=== What to do ===
a) Decide whether each statement, marked (i), (ii) and (iii), agrees with the passage on avoiding burnout in sales. For each one, answer yes or no and quote the words from the passage that decide it: (i) The writer has had a sales career of about thirty years. (ii) The writer loves every element of the work. (iii) The writer aims to finish two major things that scare them before dinner.
b) Print the part of the passage on avoiding burnout in sales starting at "It doesn't mean" and ending at "work. Lean in.".
c) Answer these questions about the passage on avoiding burnout in sales, one per line:
(i) What rule does the passage list first?
(ii) What excuse does it say most people in sales use to get out of real work?
(iii) Which philosopher does it quote?

=== Passage given ===

---+---

Do something you love, and you'll never work a day in your life.

People ask, "Tony, how do you consistently 15+ hours every day? After three decades, how are you not beyond burnt out on selling, calling, and incessantly traveling across continents?"
It doesn't mean I love every element of what I do or enjoy the rejection-laden gauntlet. Between finishing my latest book, meeting client commitments, and publishing blog articles, I've had moments of near-implosion this year.
I have several secrets to preventing and avoiding burnout over a 30-year career in sales.
1) Follow the 80/20 rule
Isolate the 20% of your activity that yields 80% of the results or output. Do that before lunch. If I don't finish two major things that scare me before lunch, I shouldn't have even worked that day. Yes, that means directly calling two or three CEOs who I could consult on revenue acceleration.
Don’t accept the “December” excuse that most people in sales use to get out of real work. Lean in.
2) Become curious
You must be infinitely interested in other people. What makes them tick? What are their unique problems?
It’s hard to do, but "being fully there" (as I highlight in the RSVPselling methodology) will "open doors where there were once walls," per philosopher Joseph Campbell.

---+---

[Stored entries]
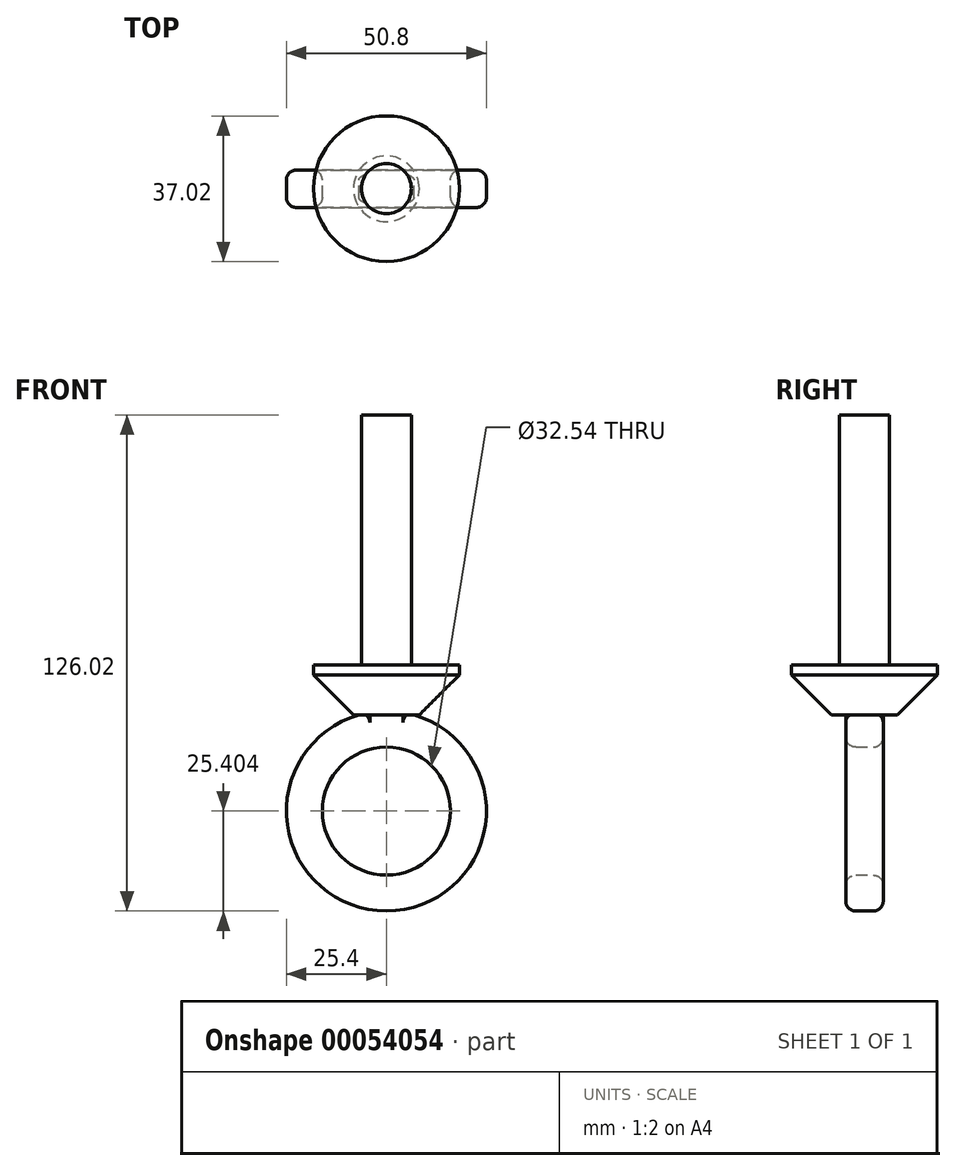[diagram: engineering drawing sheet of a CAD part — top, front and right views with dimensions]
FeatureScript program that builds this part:
annotation { "Feature Type Name" : "Feature", "Feature Type Description" : "" }
export const myFeature = defineFeature(function(context is Context, id is Id, definition is map)
    precondition{}
    {
        {
            var Q0;
            Q0=qCreatedBy(makeId("Top.planeOp"),FACE);
            var sketch = newSketch(context, id + "F0", { "sketchPlane" : qUnion([Q0])});
            skCircle(sketch, "E0", {"center": v(0, 0) * mm, "radius": 6.35 * mm});
            skSolve(sketch);
        }
        {
            var Q0;
            Q0=makeQuery(id+"F0.imprint","IMPRINT",FACE,{"disambiguationData":[TD([[makeQuery(id+"F0.imprint","IMPRINT",EDGE,{"derivedFrom":sQuery(id+"F0.wireOp",EDGE,"E0")}),1.0]])]});
            extrude(context, id + "F1", {"entities" : qUnion([Q0]), "depth" : 76.2 * mm});
        }
        {
            var Q0;
            Q0=qCreatedBy(makeId("Front.planeOp"),FACE);
            var sketch = newSketch(context, id + "F2", { "sketchPlane" : qUnion([Q0])});
            skCircle(sketch, "E1", {"center": v(0, -24.42) * mm, "radius": 25.4 * mm});
            skCircle(sketch, "E2", {"center": v(0, -24.42) * mm, "radius": 16.27 * mm});
            skSolve(sketch);
        }
        {
            var Q0;
            Q0=makeQuery(id+"F2.imprint","IMPRINT",FACE,{"disambiguationData":[TD([[makeQuery(id+"F2.imprint","IMPRINT",EDGE,{"derivedFrom":sQuery(id+"F2.wireOp",EDGE,"E1")}),1.0]])]});
            extrude(context, id + "F3", {"entities" : qUnion([Q0]), "operationType" : NewBodyOperationType.ADD, "depth" : 9.52 * mm, "symmetric" : true});
        }
        {
            var Q0;
            Q0=makeQuery(id+"F3.opExtrude","SWEPT_FACE",FACE,{"disambiguationData":[OSD([sQuery(id+"F2.wireOp",EDGE,"E2")])]});
            var Q1;
            Q1=makeQuery(id+"F3.opExtrude","CAP_EDGE",EDGE,{"disambiguationData":[OSD([sQuery(id+"F2.wireOp",EDGE,"E1")])],"isStart":true});
            var Q2;
            Q2=makeQuery(id+"F3.opExtrude","CAP_EDGE",EDGE,{"disambiguationData":[OSD([sQuery(id+"F2.wireOp",EDGE,"E1")])],"isStart":false});
            var Q3;
            Q3=makeQuery(id+"F3.opExtrude","CAP_EDGE",EDGE,{"disambiguationData":[OSD([sQuery(id+"F2.wireOp",EDGE,"E2")])],"isStart":false});
            fillet(context, id + "F4", {"entities" : qUnion([Q0, Q1, Q2, Q3]), "radius" : 2.54 * mm, "tangentPropagation" : true, "allowEdgeOverflow" : false});
        }
        {
            var Q0;
            Q0=qCreatedBy(makeId("Top.planeOp"),FACE);
            var sketch = newSketch(context, id + "F5", { "sketchPlane" : qUnion([Q0])});
            skCircle(sketch, "E3", {"center": v(0, 0) * mm, "radius": 18.51 * mm});
            skSolve(sketch);
        }
        {
            var Q0;
            Q0=makeQuery(id+"F5.imprint","IMPRINT",FACE,{"disambiguationData":[TD([[makeQuery(id+"F5.imprint","IMPRINT",EDGE,{"derivedFrom":sQuery(id+"F5.wireOp",EDGE,"E3")}),1.0]])]});
            extrude(context, id + "F6", {"entities" : qUnion([Q0]), "operationType" : NewBodyOperationType.ADD, "depth" : 12.7 * mm});
        }
        {
            var Q0;
            Q0=makeQuery(id+"F6.opExtrude","CAP_EDGE",EDGE,{"disambiguationData":[OSD([sQuery(id+"F5.wireOp",EDGE,"E3")])],"isStart":true});
            chamfer(context, id + "F7", {"entities" : qUnion([Q0]), "width" : 10.16 * mm, "tangentPropagation" : true});
        }
    });
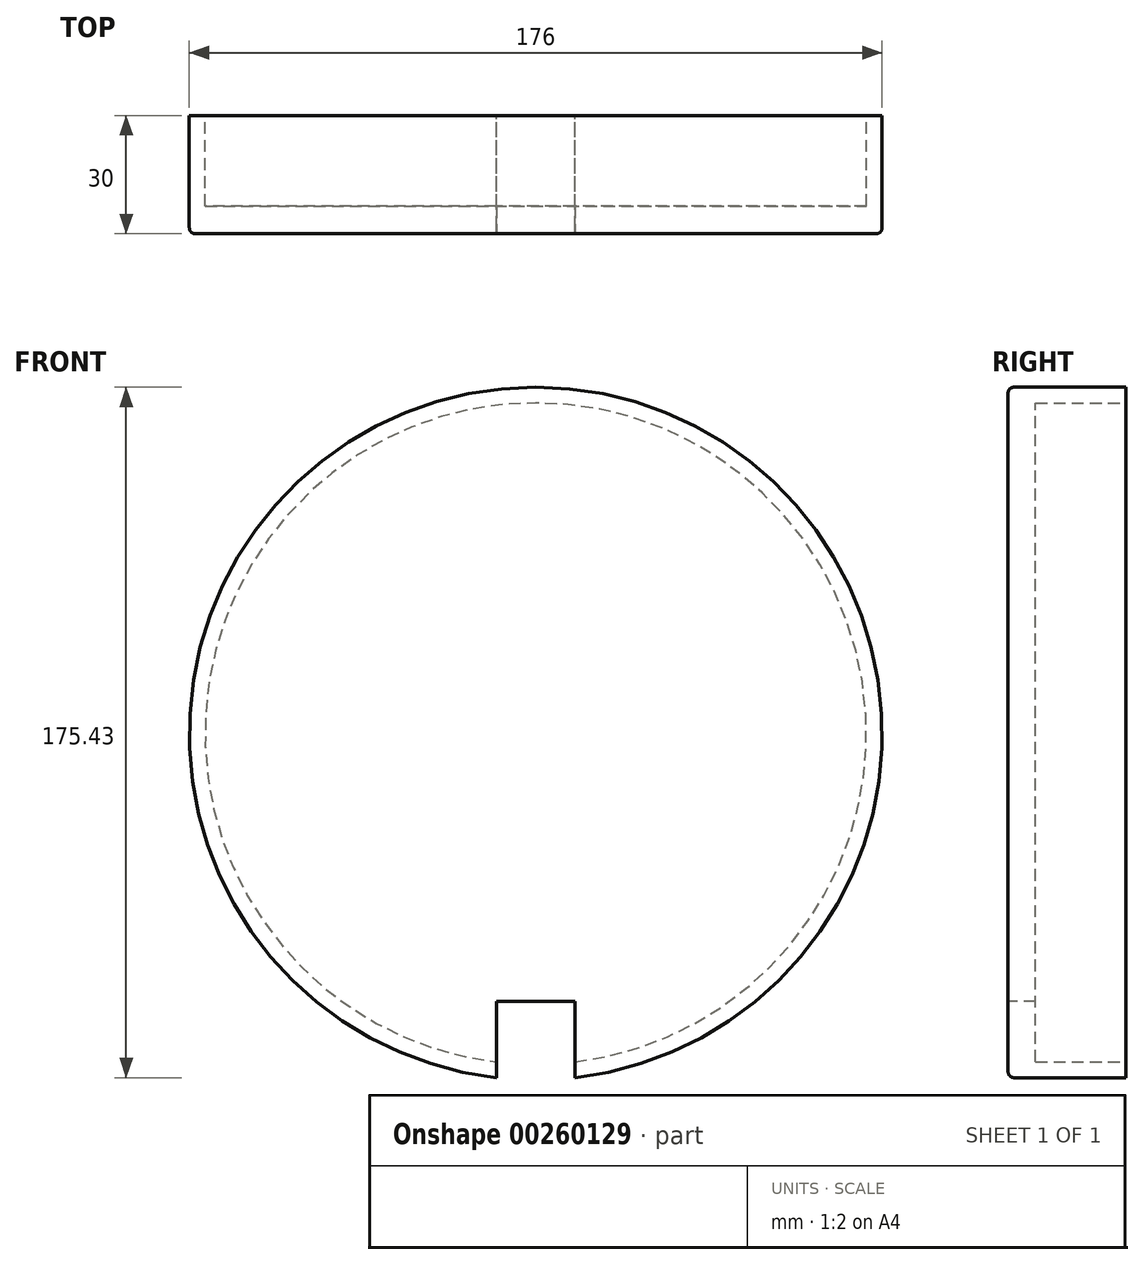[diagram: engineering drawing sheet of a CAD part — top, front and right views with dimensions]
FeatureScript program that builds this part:
annotation { "Feature Type Name" : "Feature", "Feature Type Description" : "" }
export const myFeature = defineFeature(function(context is Context, id is Id, definition is map)
    precondition{}
    {
        {
            var Q0;
            Q0=qCreatedBy(makeId("Front.planeOp"),FACE);
            var sketch = newSketch(context, id + "F0", { "sketchPlane" : qUnion([Q0])});
            skCircle(sketch, "E0", {"center": v(0, 0) * mm, "radius": 88 * mm});
            skSolve(sketch);
        }
        {
            var Q0;
            Q0=makeQuery(id+"F0.imprint","IMPRINT",FACE,{"disambiguationData":[TD([[makeQuery(id+"F0.imprint","IMPRINT",EDGE,{"derivedFrom":sQuery(id+"F0.wireOp",EDGE,"E0")}),1.0]])]});
            var Q1;
            Q1=sQuery(id+"F0.wireOp",EDGE,"E0");
            extrude(context, id + "F1", {"entities" : qUnion([Q0]), "surfaceEntities" : qUnion([Q1]), "depth" : 30 * mm});
        }
        {
            var Q0;
            Q0=makeQuery(id+"F1.opExtrude","CAP_FACE",FACE,{"disambiguationData":[OSD([sQuery(id+"F0.wireOp",EDGE,"E0")])],"isStart":true});
            var sketch = newSketch(context, id + "F2", { "sketchPlane" : qUnion([Q0])});
            skCircle(sketch, "E1", {"center": v(0, 0) * mm, "radius": 84 * mm});
            skSolve(sketch);
        }
        {
            var Q0;
            Q0=qSketchRegion(id+"F2",true);
            var Q1;
            Q1=qSketchRegion(id+"F9u2Kz7b36xQZs2_1",true);
            extrude(context, id + "F3", {"entities" : qUnion([Q0, Q1]), "operationType" : NewBodyOperationType.REMOVE, "oppositeDirection" : true, "depth" : 23 * mm});
        }
        {
            var Q0;
            Q0=makeQuery(id+"F1.opExtrude","CAP_EDGE",EDGE,{"disambiguationData":[OSD([sQuery(id+"F0.wireOp",EDGE,"E0")])],"isStart":false});
            fillet(context, id + "F4", {"entities" : qUnion([Q0]), "radius" : 1.5 * mm, "tangentPropagation" : true, "allowEdgeOverflow" : false});
        }
        {
            var Q0;
            Q0=makeQuery(id+"F1.opExtrude","CAP_FACE",FACE,{"disambiguationData":[OSD([sQuery(id+"F0.wireOp",EDGE,"E0")])],"isStart":false});
            var sketch = newSketch(context, id + "F5", { "sketchPlane" : qUnion([Q0])});
            skLineSegment(sketch, "E2.bottom", {"start": v(-10, -68) * mm, "end": v(10, -68) * mm});
            skLineSegment(sketch, "E2.top", {"start": v(-10, -88) * mm, "end": v(10, -88) * mm});
            skLineSegment(sketch, "E2.left", {"start": v(-10, -68) * mm, "end": v(-10, -88) * mm});
            skLineSegment(sketch, "E2.right", {"start": v(10, -68) * mm, "end": v(10, -88) * mm});
            skSolve(sketch);
        }
        {
            var Q0;
            Q0=qSketchRegion(id+"F5",true);
            extrude(context, id + "F6", {"entities" : qUnion([Q0]), "operationType" : NewBodyOperationType.REMOVE, "endBound" : BoundingType.THROUGH_ALL, "oppositeDirection" : true, "depth" : 40 * mm});
        }
    });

---+---

=== Set of answers ===
a)
(i) Yes: "over a 30-year career in sales."
(ii) No: "It doesn't mean I love every element of what I do"
(iii) No: "If I don't finish two major things that scare me before lunch"

b)
It doesn't mean I love every element of what I do or enjoy the rejection-laden gauntlet. Between finishing my latest book, meeting client commitments, and publishing blog articles, I've had moments of near-implosion this year.
I have several secrets to preventing and avoiding burnout over a 30-year career in sales.
1) Follow the 80/20 rule
Isolate the 20% of your activity that yields 80% of the results or output. Do that before lunch. If I don't finish two major things that scare me before lunch, I shouldn't have even worked that day. Yes, that means directly calling two or three CEOs who I could consult on revenue acceleration.
Don’t accept the “December” excuse that most people in sales use to get out of real work. Lean in.

c)
(i) The 80/20 rule.
(ii) The "December" excuse.
(iii) Joseph Campbell.